Epidemiologist, Professor Raina MacIntyre wins 2022 Eureka Award for Leadership in Science and Innovation
Professor Raina MacIntyre has received the Eureka Award for her leadership in science and innovation.
The Australian Museum Eureka Prizes are the country’s most comprehensive national science awards, honouring excellence in the fields of research and innovation, leadership, science engagement and school science.
As a public health physician, epidemiologist and researcher, Professor MacIntyre has had a significant leadership role in the international response to the Covid-19 pandemic.
In Australia and overseas, her work has helped establish life-saving public health policies.
She is the Head of the Biosecurity Program at the Kirby Institute at UNSW and a world-leading researcher on respiratory protective devices, pandemics, smallpox and emerging infectious diseases.
In response to winning the Eureka prize, Professor MacIntyre says she’s grateful for the recognition and to be doing what she loves with an amazing team, superb collaborators and a home at the Kirby Institute.
“Leadership in science is about being true to your original ideas and pursuing them in the face of obstacles and striving to be yourself rather than coveting what someone else is doing. It is about mentoring and building the next generation of diverse researchers and providing them opportunities for growth,” says Professor MacIntyre. “It is about collaborating and recognising the importance of interdisciplinarity in science.”
As a key leader in the public health response during the pandemic, Professor MacIntyre has navigated complex challenges. On the ABC Radio National, she says it was especially difficult to speak to science and “speak truth to power” as she saw a rise of disinformation and an anti-science agenda.

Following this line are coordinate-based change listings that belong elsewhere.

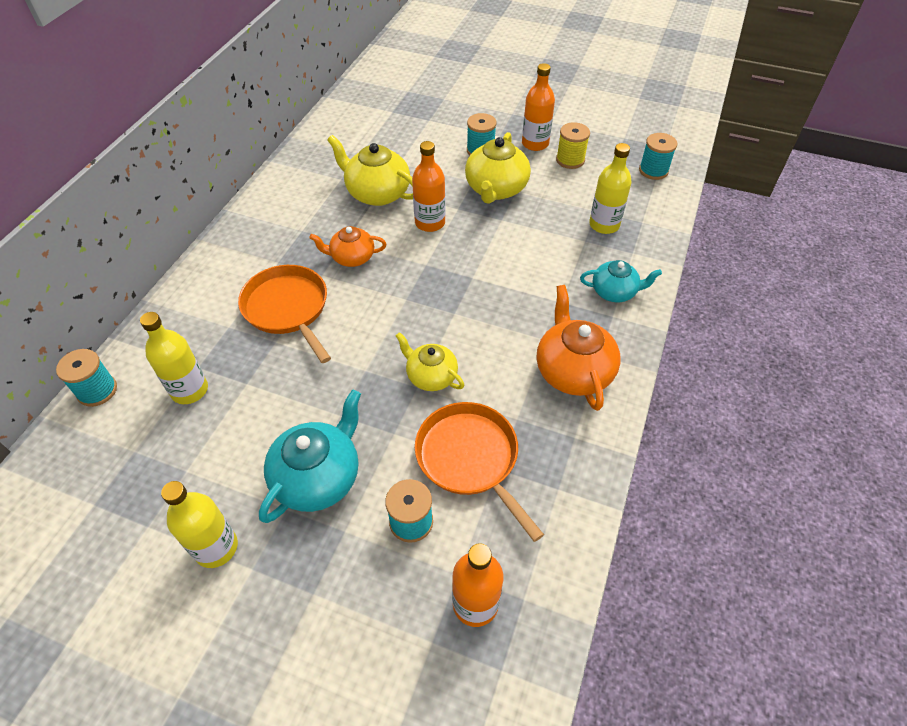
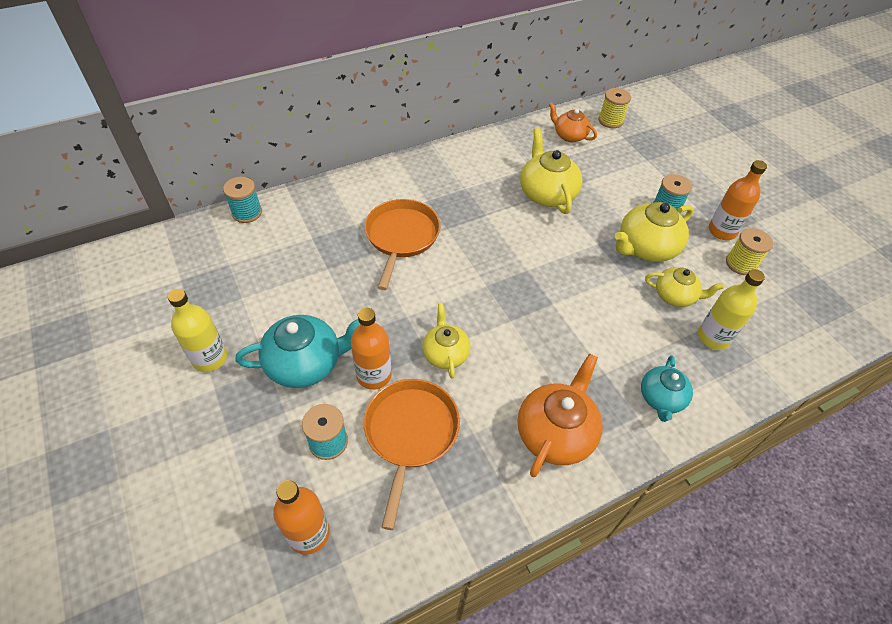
camera: 40 degrees right, 0 degrees up
(189, 390) = (293, 249): yellow bottle -> none
(352, 258) = (479, 230): orange teapot -> orange teapot (569, 135)
(367, 103) = (610, 121): none -> yellow spool
(430, 223) = (563, 241): orange bottle -> orange bottle (374, 375)
(551, 212) = (675, 296): none -> yellow teapot
(614, 292) = (661, 398): turquoise teapot -> turquoise teapot turned 60 degrees clockwise
(653, 171) = (817, 322): turquoise spool -> none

She led the largest body of clinical research on face masks and respirators to prevent infections– something that became especially important during the pandemic.
Much of MacIntyre’s research has been on N95 respirators which have shown to be more protective than surgical masks. For over a decade, she says these findings were unpopular and saw her receive backlash from the infection prevention and control community.
There was even a letter of protest sent to President Obama in 2009 during the flue pandemic from three of the top infection control groups in the US. While this letter was quite upsetting at the time, Professor MacIntyre looks back on it now as a high point because her work to prevent infection was receiving some publicity.
“Even though my work was kind of suppressed and ignored and minimised for a decade. It really became important during the Covid pandemic.”
The Eureka Award coincided with the change in Covid settings by the National Cabinet in a reduction of mandated private isolation from seven days to five days.
Professor MacIntyre finds this concerning and sees it as a “short-term Band Aid solution” to a problem that will greatly affect workplaces and people as transmission continues to increase.
“This is something that’s not going to go away. We can ignore it and stick our head in the sand, but it’s going to hit the workforce. It’s going to hit business really hard in the years to come.”
As an expert in outbreak detection and mitigation, Professor MacIntyre has a deep understanding of epidemic control at the population level. She has around 28 years of experience in pandemics, epidemic infections, serious emerging infections, vaccines and control of respiratory viruses.